Over at The Oasis bordello museum, they’d agree. So far this year, 2,700 people have plunked down $4 each to tour the former bordello, and it’s just the start of the busy summer season. The brothel was hurriedly vacated in 1988, when its residents were tipped off to a pending police raid. Locals say they went to Nevada, Spokane and Missoula.

“Now that the bordellos are gone, nobody would want them back,” said museum manager Michelle Mayfield said. “But while they were open, nobody paid any mind. It was like walking by the bank.”

Still, some tourists show an odd familiarity with the building. At least five former Oasis prostitutes, Mayfield said, have taken the tour.

“The first girl was rather brazen about it. The second one took the tour, then told me,” Mayfield said. “And another one took me aside and told me. She was with a man who was soon to be her husband, and I got the feeling he had no idea what she did.”

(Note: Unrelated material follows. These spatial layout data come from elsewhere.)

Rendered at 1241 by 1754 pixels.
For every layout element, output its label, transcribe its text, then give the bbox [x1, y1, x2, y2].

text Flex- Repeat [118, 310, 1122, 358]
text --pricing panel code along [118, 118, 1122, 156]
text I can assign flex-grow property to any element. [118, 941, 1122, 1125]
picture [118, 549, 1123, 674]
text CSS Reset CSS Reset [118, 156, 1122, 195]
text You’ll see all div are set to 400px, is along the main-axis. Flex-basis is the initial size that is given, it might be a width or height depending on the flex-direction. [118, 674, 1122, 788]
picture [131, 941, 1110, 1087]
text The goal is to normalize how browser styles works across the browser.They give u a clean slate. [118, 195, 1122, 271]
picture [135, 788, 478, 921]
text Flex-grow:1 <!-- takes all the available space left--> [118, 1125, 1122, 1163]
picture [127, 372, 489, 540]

Caron says the last two Wallace prostitutes left in 1991.

“It was the end of an era,” he said. “Whether right or wrong as an activity, it was just another piece of our history that died.”

Before they left, he had a couple of the madams autograph the calendars.

“In ‘84, you didn’t have to be a genius to know the brothels weren’t going to last forever,” he said.

Today, there are no more brothel calendars, matchbooks or pens at The Oasis.

There are, however, plenty of caps, mugs and garters for sale in the museum gift shop. There also are nightshirts, and shot glasses, candy and soap, cup holders, dolls, candles and sweatshirts.

“A few people around town would rather forget the bordellos, but history doesn’t change,” said Mayfield. “And if it attracts people, you roll with it.”